In meinem Klassenzimmer befindet sich eine grosse Bibliothek mit weit über dreihundert Büchern – Literatur für junge Erwachsene zu allen möglichen Themen. Meine Lernenden sollen lesen, nach
freier Auswahl, in ihrem eigenen Lesetempo – und sich dann aber auch individuell mit den Texten beschäftigen; Aufträge dazu gibt es in Hülle und Fülle. Das kann eine Buchbesprechung, ein
Beziehungsschema des Romans, eine kurze Präsentation vor der Klasse sein. Und
als Folge dieser intensiven Lektüre soll aber auch geschrieben werden – nicht nur Zusammenfassungen oder Erörterungen, sondern auch belletristische Texte. Die Königsdisziplin des Romans ist dabei
eine ziemlich hohe Hürde, wobei ich im Verlauf meiner Dokumentation auch noch auf ein Romanprojekt hinweisen werde. So bietet sich die Gattung der Kurzgeschichte – der Short Story – als
geeignetes Genre an, um erste fantasievolle Schreibversuche zu wagen. Ich möchte mich damit bis zu einem gewissen Grad zum «creative writing» abgrenzen, denn es erscheint mir wichtig, dass auch
bei belletristischen Schreibanlässen klare Leitplanken und Vorgaben gesetzt werden.
Mit diesen Ideen habe ich im Frühjahr 2019 mit meinen Lernenden das Projekt «Short Storys – jeder kann schreiben» gestartet; ein Schreibversuch, den ich als sehr gelungen betrachte und der
auf durchwegs positive Rückmeldungen gestossen ist.
Im folgenden Jahr habe ich mit einer neuen Klasse das Projekt im Fernunterricht noch etwas ausgeweitet.
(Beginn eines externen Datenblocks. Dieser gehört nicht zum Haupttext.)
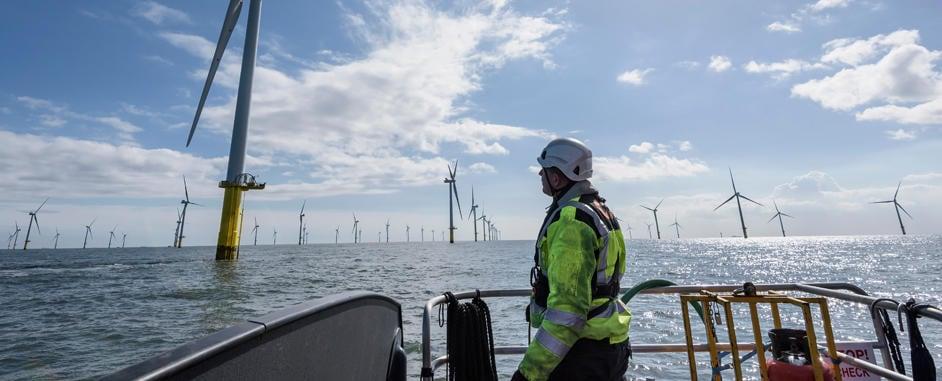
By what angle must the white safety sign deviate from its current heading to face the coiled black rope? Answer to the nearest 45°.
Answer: approximately 45° to its right

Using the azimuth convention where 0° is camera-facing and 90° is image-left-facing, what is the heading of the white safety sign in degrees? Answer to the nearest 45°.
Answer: approximately 0°
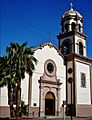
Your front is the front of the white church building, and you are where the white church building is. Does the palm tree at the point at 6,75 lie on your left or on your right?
on your right

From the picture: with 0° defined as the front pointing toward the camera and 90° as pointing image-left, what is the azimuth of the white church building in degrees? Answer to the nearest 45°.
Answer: approximately 315°

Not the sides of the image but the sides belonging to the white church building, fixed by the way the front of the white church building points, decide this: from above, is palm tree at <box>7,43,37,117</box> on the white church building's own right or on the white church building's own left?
on the white church building's own right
Entstanden
ist wiederum eine Kurzgeschichten-Sammlung mit 16 Storys, denen ich den letzten Schliff verliehen und für ein einheitliches Layout gesorgt habe. Auf der eigens für unser Projekt entworfenen
Homepage stellten wir unser Produkt vor und versuchten, mit den sozialen Medien möglichst viel Aufmerksamkeit zu erlangen.
Ab Beginn des letzten Quartals starteten wir den Verkauf. Die Rückmeldungen unserer Leserinnen und Leser waren sehr positiv, das Langenthaler Tagblatt und der Unter-Emmentaler berichteten
über das Projekt. Ende Juni durften wir auf unserem, eigens für dieses Projekt erstellte Konto ein Total von rund CHF 2'000.-- feststellen, die Hälfte davon durften wir als Gewinn ausweisen.
So konnten wir also CHF 500.-- der Glückskette, zu Gunsten der Coronahilfe Schweiz, überweisen und andererseits in der letzten Schulwoche unser Schlussessen finanzieren.
Und nun stehe ich – erneut mit einer neuen Klasse – vor der dritten Runde meiner Schreibwerkstatt. Neue Ideen kursieren in meinem Kopf, nun geht es darum, die Lernenden langsam an den
Schreibprozess heranzuführen. Die
Lernenden sind motiviert, und durch den hoffentlich andauernden Präsenzunterricht werden sie auch bei Vermarktung und Vertrieb mehr Verantwortung übernehmen dürfen.